DATA |
++++++++
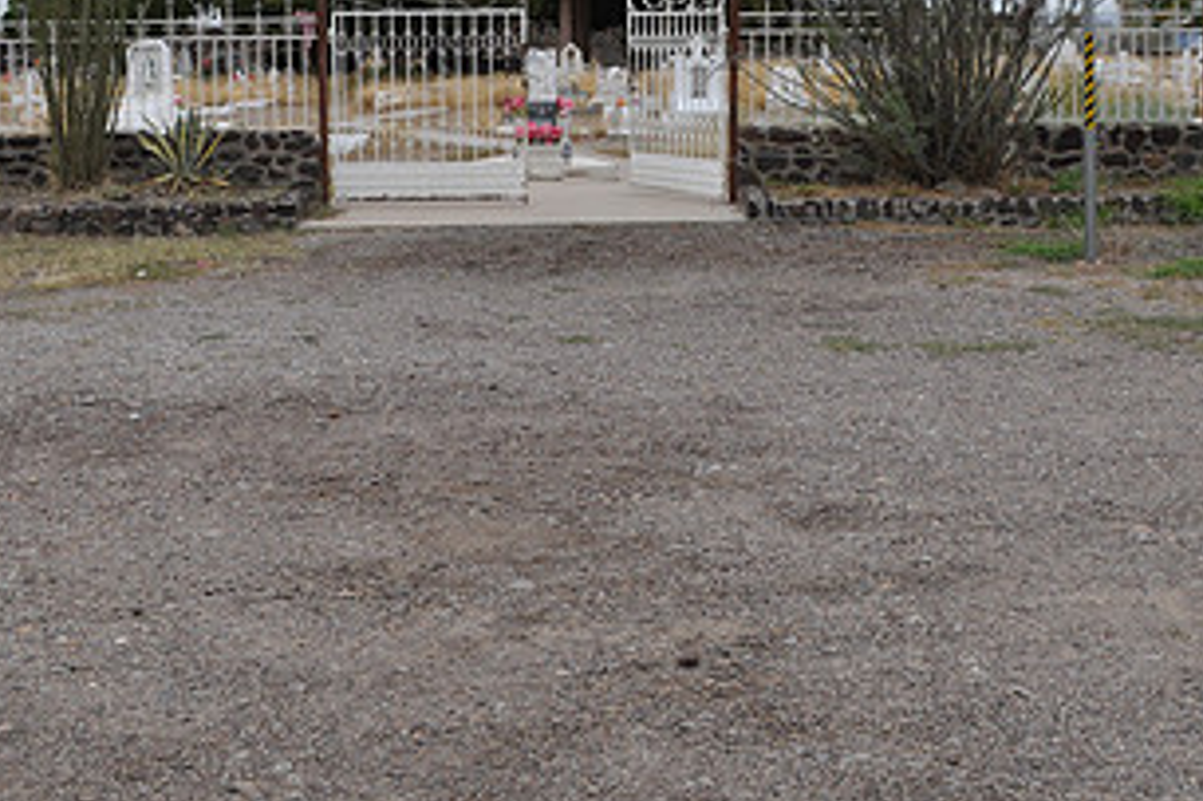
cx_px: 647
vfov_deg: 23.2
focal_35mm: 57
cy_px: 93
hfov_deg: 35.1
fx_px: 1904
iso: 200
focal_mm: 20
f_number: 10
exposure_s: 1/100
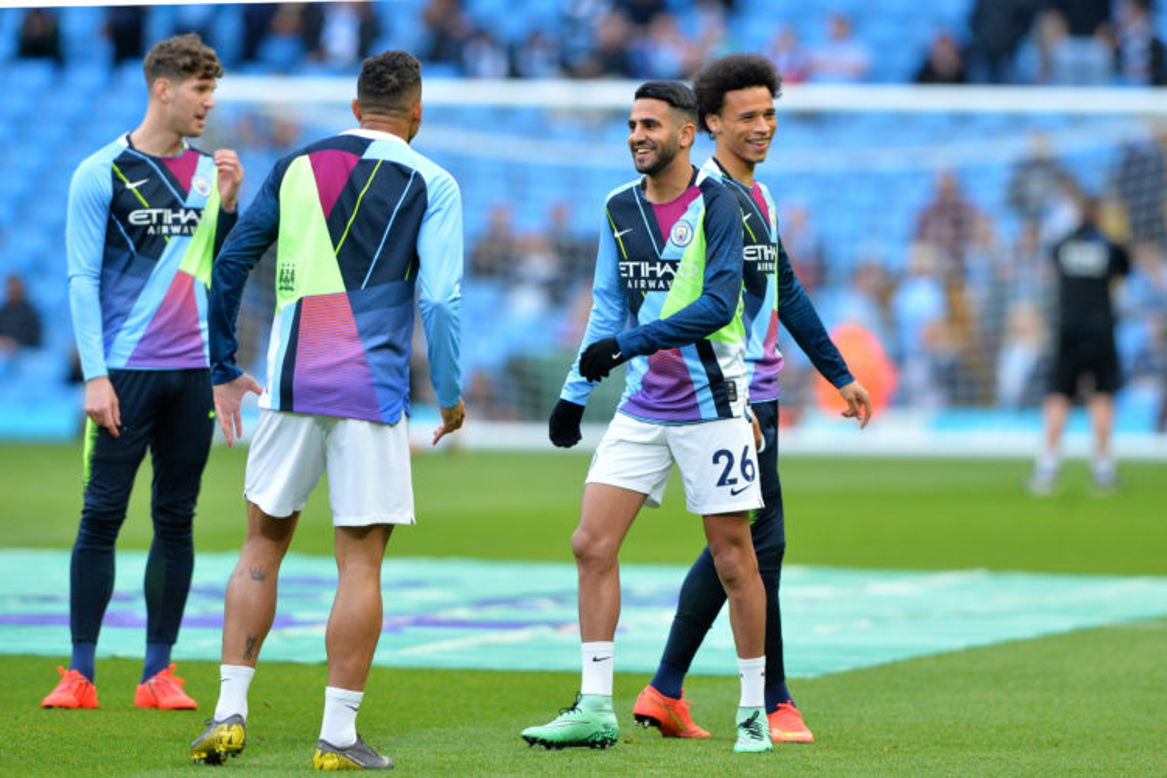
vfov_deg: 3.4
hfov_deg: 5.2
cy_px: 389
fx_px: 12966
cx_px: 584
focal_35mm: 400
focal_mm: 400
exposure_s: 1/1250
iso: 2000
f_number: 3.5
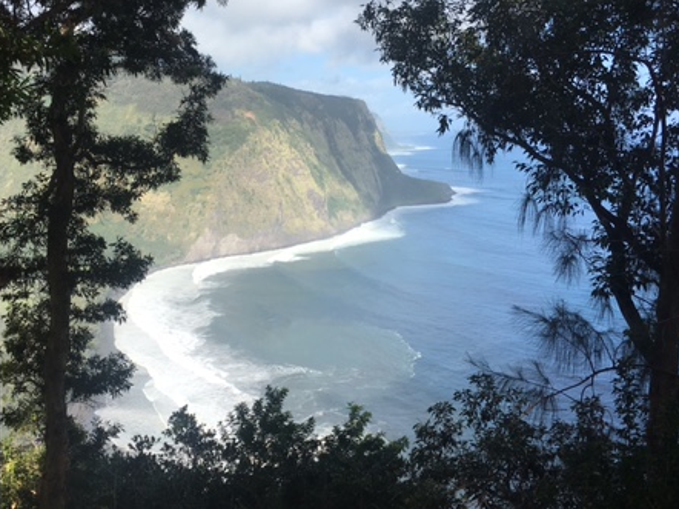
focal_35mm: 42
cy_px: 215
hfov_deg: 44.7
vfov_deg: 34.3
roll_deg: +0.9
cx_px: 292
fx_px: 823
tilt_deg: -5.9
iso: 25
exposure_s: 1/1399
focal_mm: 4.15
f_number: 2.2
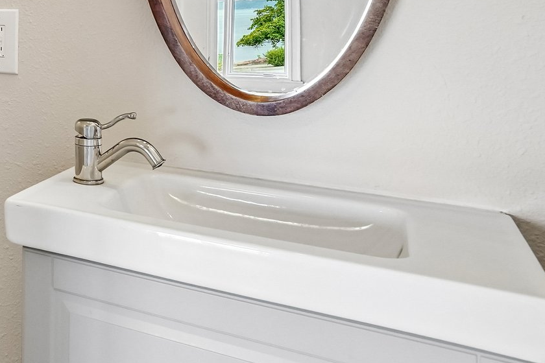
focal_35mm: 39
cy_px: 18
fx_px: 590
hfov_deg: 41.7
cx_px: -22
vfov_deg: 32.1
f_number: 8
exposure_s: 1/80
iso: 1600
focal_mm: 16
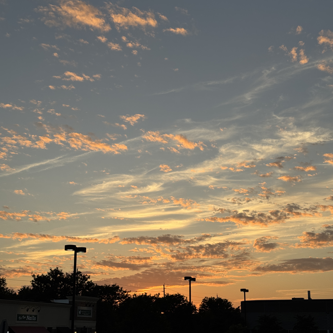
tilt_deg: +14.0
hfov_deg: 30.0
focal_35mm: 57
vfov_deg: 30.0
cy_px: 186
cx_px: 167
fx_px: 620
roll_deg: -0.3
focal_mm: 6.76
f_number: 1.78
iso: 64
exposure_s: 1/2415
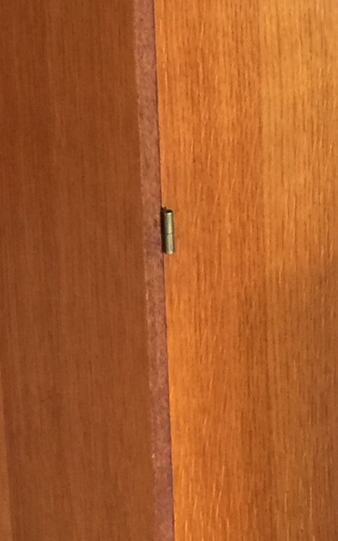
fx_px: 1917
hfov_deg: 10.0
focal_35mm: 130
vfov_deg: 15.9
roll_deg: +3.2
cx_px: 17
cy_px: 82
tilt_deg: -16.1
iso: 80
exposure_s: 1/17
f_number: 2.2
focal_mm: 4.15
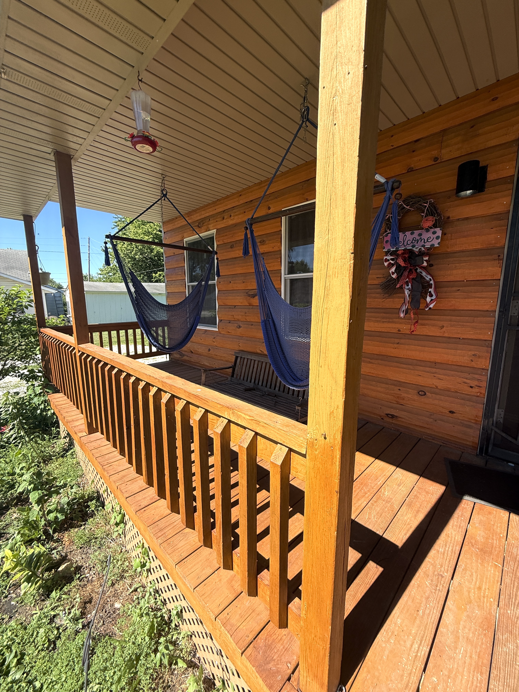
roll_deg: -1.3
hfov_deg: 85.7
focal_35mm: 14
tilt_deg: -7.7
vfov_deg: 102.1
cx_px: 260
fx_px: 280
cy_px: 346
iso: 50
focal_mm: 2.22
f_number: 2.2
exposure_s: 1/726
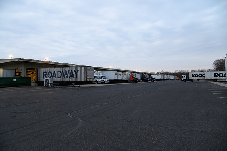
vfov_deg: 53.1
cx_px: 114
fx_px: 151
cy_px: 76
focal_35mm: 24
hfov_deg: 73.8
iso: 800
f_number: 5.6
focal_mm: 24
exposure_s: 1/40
++++++++
WORK REQUEST |
Copy everything in the records above except the pictures, exactly as written.

RESPONSE TO THE TASK |
cx_px: 647
vfov_deg: 23.2
focal_35mm: 57
cy_px: 93
hfov_deg: 35.1
fx_px: 1904
iso: 200
focal_mm: 20
f_number: 10
exposure_s: 1/100
vfov_deg: 3.4
hfov_deg: 5.2
cy_px: 389
fx_px: 12966
cx_px: 584
focal_35mm: 400
focal_mm: 400
exposure_s: 1/1250
iso: 2000
f_number: 3.5
focal_35mm: 42
cy_px: 215
hfov_deg: 44.7
vfov_deg: 34.3
roll_deg: +0.9
cx_px: 292
fx_px: 823
tilt_deg: -5.9
iso: 25
exposure_s: 1/1399
focal_mm: 4.15
f_number: 2.2
focal_35mm: 39
cy_px: 18
fx_px: 590
hfov_deg: 41.7
cx_px: -22
vfov_deg: 32.1
f_number: 8
exposure_s: 1/80
iso: 1600
focal_mm: 16
tilt_deg: +14.0
hfov_deg: 30.0
focal_35mm: 57
vfov_deg: 30.0
cy_px: 186
cx_px: 167
fx_px: 620
roll_deg: -0.3
focal_mm: 6.76
f_number: 1.78
iso: 64
exposure_s: 1/2415
fx_px: 1917
hfov_deg: 10.0
focal_35mm: 130
vfov_deg: 15.9
roll_deg: +3.2
cx_px: 17
cy_px: 82
tilt_deg: -16.1
iso: 80
exposure_s: 1/17
f_number: 2.2
focal_mm: 4.15
roll_deg: -1.3
hfov_deg: 85.7
focal_35mm: 14
tilt_deg: -7.7
vfov_deg: 102.1
cx_px: 260
fx_px: 280
cy_px: 346
iso: 50
focal_mm: 2.22
f_number: 2.2
exposure_s: 1/726
vfov_deg: 53.1
cx_px: 114
fx_px: 151
cy_px: 76
focal_35mm: 24
hfov_deg: 73.8
iso: 800
f_number: 5.6
focal_mm: 24
exposure_s: 1/40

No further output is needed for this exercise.